Bad news for anyone who enjoys income equality: I think they're not the last
occupation that will see this decoupling of returns from hours worked (which,
since everyone has a roughly similar cap at some fraction of 24 in the day, is
the ultimate thing keeping wages in the relatively narrow band people
associate with "normal" folks).

Many people take it as an article of faith that there is a 10x difference in
productivity between the best programmers and (take your pick) either average
programmers or the worst programmer in their organization. Almost no
programmers, however, are compensated at 10x the compensation of the average
or lowest performing member of their organization.

This is a sign of economic inefficiency. The market abhors economic
inefficiency. And the market generally gets what it wants.

I mentally consider myself in the middle of two engineers at the day job. One
of them is literally incapable of programming Java, and earns _to the yen_
what I do because our seniorities are equivalent. The other is the 10x
engineer -- 10x in relation to me, easily. He is older but his premium on my
wage is, hmm, 15%? 25%? Something like that.

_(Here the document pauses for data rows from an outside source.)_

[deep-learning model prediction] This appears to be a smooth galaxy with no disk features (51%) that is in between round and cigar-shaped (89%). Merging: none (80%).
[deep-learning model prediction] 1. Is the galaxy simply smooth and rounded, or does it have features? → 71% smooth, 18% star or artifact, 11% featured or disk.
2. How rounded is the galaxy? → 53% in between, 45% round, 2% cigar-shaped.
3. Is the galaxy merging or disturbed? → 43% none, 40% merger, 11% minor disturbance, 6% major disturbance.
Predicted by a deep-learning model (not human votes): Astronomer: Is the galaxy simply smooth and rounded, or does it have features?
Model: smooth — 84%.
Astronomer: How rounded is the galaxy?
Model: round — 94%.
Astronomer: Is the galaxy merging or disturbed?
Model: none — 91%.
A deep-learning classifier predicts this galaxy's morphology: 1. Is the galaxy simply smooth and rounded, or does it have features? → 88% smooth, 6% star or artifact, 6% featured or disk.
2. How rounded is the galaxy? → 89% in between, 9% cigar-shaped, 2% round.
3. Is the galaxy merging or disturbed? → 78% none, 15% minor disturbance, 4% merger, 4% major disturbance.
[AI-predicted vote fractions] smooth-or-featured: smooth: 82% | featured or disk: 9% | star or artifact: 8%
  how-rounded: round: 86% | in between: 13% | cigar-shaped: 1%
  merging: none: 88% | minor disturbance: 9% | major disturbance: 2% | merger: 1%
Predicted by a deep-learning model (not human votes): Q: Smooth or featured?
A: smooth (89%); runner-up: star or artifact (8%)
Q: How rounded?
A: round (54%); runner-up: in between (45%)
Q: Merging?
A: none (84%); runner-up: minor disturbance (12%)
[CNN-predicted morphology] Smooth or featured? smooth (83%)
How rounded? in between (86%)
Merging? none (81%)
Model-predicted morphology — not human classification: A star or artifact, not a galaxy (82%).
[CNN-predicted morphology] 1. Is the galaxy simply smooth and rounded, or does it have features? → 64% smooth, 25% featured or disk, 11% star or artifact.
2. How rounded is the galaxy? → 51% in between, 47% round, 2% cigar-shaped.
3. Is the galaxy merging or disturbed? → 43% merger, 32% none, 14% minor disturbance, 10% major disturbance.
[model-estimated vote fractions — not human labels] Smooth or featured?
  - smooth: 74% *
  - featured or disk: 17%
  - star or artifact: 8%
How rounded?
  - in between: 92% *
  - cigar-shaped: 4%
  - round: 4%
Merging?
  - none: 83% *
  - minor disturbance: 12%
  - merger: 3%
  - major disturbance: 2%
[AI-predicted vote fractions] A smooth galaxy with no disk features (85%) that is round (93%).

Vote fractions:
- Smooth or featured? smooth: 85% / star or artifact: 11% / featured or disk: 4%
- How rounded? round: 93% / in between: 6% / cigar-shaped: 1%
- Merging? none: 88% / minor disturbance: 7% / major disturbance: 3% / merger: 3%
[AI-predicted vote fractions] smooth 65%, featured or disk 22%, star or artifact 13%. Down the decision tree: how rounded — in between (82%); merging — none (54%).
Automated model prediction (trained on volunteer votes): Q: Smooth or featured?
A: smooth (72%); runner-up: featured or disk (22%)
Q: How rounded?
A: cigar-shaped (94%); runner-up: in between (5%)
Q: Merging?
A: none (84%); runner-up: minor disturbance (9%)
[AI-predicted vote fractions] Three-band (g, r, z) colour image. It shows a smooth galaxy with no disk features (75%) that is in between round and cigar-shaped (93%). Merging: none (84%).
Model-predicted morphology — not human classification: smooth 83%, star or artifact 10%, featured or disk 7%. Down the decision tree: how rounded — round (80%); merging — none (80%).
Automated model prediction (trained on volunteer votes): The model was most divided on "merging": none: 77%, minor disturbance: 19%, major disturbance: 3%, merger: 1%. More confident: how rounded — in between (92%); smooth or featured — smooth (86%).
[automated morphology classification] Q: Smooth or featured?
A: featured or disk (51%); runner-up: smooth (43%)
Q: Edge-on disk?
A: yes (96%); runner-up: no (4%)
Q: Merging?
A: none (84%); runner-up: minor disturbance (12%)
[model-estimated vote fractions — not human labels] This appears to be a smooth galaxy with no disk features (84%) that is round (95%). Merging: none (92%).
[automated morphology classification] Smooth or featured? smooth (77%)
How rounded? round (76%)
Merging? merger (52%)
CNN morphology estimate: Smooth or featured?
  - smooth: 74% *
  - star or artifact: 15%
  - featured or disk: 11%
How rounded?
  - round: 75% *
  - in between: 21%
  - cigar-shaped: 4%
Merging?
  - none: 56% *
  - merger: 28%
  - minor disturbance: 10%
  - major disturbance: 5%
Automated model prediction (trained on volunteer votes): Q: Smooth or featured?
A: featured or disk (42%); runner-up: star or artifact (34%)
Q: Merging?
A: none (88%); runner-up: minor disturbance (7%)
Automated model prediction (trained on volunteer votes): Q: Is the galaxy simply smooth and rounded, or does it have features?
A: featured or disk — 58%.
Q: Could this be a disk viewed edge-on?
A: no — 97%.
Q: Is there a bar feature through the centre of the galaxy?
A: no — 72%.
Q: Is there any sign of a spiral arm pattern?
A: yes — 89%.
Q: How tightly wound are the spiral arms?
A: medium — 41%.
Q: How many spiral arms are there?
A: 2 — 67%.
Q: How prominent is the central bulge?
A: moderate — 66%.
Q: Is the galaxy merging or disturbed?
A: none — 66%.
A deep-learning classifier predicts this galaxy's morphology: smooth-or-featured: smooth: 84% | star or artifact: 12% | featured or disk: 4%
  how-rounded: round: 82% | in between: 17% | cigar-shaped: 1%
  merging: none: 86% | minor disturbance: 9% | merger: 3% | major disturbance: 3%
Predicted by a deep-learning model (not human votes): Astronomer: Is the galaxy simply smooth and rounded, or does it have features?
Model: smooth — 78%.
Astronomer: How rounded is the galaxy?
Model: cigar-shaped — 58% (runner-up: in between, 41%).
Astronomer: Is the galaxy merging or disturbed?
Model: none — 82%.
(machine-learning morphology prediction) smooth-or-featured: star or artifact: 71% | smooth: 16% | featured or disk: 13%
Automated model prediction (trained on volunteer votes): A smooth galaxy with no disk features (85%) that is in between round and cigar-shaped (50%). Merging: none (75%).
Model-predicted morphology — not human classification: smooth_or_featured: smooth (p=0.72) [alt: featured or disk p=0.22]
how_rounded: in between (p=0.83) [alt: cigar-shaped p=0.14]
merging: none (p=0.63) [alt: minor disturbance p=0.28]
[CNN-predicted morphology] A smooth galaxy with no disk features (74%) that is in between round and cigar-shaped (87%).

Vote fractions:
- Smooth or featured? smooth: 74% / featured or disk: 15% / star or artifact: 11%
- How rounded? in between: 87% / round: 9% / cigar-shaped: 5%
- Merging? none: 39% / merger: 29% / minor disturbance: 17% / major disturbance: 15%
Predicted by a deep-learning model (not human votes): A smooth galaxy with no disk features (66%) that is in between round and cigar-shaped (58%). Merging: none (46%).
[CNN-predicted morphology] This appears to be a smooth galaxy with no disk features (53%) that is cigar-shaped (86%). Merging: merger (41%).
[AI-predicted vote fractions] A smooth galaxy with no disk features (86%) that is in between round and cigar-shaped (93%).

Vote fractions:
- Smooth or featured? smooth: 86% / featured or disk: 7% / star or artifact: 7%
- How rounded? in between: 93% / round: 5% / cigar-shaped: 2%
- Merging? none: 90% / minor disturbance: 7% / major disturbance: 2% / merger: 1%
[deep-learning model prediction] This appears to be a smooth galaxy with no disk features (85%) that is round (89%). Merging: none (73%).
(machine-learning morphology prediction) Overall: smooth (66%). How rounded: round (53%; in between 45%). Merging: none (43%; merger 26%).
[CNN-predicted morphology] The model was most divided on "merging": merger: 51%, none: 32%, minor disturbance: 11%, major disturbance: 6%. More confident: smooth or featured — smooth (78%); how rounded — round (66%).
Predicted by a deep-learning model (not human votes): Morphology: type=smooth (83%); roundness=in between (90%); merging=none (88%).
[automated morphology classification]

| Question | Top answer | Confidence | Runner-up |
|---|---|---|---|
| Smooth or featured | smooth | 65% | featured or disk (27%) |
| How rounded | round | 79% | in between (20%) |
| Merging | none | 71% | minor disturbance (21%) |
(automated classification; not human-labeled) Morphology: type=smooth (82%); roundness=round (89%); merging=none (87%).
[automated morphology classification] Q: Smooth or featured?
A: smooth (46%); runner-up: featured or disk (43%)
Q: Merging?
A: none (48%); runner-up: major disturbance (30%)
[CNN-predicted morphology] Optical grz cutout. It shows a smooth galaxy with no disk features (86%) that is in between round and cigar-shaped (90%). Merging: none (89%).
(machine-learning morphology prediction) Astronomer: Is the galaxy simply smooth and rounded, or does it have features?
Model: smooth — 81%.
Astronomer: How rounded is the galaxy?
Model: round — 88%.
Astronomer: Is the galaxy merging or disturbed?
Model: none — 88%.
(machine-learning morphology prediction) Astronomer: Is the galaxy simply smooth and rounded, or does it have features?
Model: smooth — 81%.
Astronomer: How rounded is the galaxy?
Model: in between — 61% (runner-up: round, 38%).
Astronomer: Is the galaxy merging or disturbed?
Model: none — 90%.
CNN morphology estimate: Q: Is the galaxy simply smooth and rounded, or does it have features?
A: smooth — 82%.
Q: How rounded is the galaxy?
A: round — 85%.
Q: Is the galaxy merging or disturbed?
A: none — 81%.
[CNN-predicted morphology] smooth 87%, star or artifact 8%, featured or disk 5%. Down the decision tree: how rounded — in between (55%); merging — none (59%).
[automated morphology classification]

One thing I have learned recently is that my skillset generates more value
than my salary quite literally while I am sleeping. That number is going to
keep increasing at a rate faster than my salary, and at some point the
essential conflict is going to deprive my company of my services. Honestly,
that won't be the world's biggest loss to them. What should worry them is when
math becomes inescapable to the 10x engineer, too.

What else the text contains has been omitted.